# [OBJECTIVE 1]
Extract every line in the records that contains the string "part", copying each line unchanged.

# [DOCUMENT SECTION]
The Marina is home to the first U.S. outlet of Hinoya Curry, one of Tokyo’s most popular curry chains — and if you didn’t know, curry chains are big business in Japan. Hinoya serves a classic version of the somewhat sweeter, milder Japanese style of curry, made with a beef broth cooked anywhere from 48 to 100 hours, depending on the size of the batch. A succinct menu includes pork katsu curry, chicken katsu curry, crab croquette curry, and vegetable croquette curry to go with a selection of Japanese beer and sake.

Souvla

The choices are pretty simple: salad or sandwich with pork, chicken, lamb, or vegetables. But don’t let the concise menu fool you; there’s good reason so many San Francisco residents return to this fast-casual Greek spot time and again. It’s fast, relatively affordable, and always consistent. Order ahead for pick up or snag a seat in the small dining room out on the parklet out front. Don’t forget to save room for the dessert: fans love the frozen Greek yogurt. 

Izzy's Steakhouse

Count on legendary San Francisco steakhouse Izzy’s, open since 1987, for aged American beef at reasonably affordable prices, fantastic creamed spinach, solid cocktails, and more recently, brunch.

The covered parklet at Izzy’s Steakhouse in the Marina District Audrey Kuhn

Zushi Puzzle

Chef Roger Chong and his wife are the force behind this funky sushi spot, which has a devoted following of regulars. Chong procures some more exotic fish offerings that sway farther from the basic yellowtail, salmon and white fish fray, which he's known for arranging in large-scale sashimi platters.

Jaranita SF Peruvian Rotisserie

The celebratory Jaranita offers a casual setting for wide-ranging Peruvian cuisine, from the raw bar (cebiches and tiraditos) and the wood-fired rotisserie and charcoal grill (churassco, lomo soltado). Drawing in Marina-dwellers with happy hours, themed brunches, and other special events, Jaranita means “street party,” and that’s the vibe here.

The Tipsy Pig

Once known as the place to party in the Marina, the outdoor patio at Tipsy Pig is now a central gathering point, decked out with TVs, string lights, and plant-covered lattice walls. It’s a popular Marina setting for good beers, strong drinks, and standard gastropub-style brunch and dinner fare.

The Tipsy Pig

Bonita Taqueria y Rotisserie

Part taqueria and part rotisserie, Bonita offers a menu of tacos, burritos, bowls, and quesadillas, all of which make for perfect weeknight fare. The Marina location is open for kid-friendly dining, or order online for pickup or delivery.

# [OBJECTIVE 2]
Repeat, word for word, the passage of the Marina restaurant guide that runs from "Count on legendary" up to and including "more recently, brunch.".

# [DATA]

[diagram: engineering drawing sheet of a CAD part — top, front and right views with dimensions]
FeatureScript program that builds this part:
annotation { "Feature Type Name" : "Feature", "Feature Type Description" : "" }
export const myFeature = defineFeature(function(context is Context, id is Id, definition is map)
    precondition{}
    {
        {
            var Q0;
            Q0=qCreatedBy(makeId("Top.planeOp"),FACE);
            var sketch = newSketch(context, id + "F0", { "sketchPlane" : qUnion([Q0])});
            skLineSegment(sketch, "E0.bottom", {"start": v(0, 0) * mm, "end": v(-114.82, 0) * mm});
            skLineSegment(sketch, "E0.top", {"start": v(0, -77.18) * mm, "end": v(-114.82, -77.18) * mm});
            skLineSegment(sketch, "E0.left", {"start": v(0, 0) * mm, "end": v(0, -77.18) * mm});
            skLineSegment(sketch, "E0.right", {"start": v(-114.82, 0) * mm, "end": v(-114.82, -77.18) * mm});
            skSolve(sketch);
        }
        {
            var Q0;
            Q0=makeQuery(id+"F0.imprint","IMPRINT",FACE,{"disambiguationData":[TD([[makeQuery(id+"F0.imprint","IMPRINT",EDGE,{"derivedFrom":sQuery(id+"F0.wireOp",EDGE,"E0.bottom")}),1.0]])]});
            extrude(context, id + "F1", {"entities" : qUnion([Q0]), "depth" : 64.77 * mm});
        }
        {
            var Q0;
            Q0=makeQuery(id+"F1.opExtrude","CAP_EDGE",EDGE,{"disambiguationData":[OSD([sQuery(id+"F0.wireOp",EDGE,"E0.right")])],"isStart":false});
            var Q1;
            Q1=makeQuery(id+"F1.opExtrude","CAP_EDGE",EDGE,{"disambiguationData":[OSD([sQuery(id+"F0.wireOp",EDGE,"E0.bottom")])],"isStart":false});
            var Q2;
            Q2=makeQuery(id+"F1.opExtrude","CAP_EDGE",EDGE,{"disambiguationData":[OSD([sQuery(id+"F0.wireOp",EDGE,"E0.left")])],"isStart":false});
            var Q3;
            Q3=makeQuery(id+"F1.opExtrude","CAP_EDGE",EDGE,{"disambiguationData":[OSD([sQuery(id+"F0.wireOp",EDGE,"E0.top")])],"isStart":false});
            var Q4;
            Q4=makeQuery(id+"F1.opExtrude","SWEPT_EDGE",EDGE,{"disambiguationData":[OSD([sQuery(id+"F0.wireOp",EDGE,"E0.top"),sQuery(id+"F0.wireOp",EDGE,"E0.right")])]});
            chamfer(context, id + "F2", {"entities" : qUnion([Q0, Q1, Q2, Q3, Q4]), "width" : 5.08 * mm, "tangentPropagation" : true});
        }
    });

# [WORKED ANSWER 1]
[diagram: engineering drawing sheet of a CAD part — top, front and right views with dimensions]
FeatureScript program that builds this part:

# [WORKED ANSWER 2]
Count on legendary San Francisco steakhouse Izzy’s, open since 1987, for aged American beef at reasonably affordable prices, fantastic creamed spinach, solid cocktails, and more recently, brunch.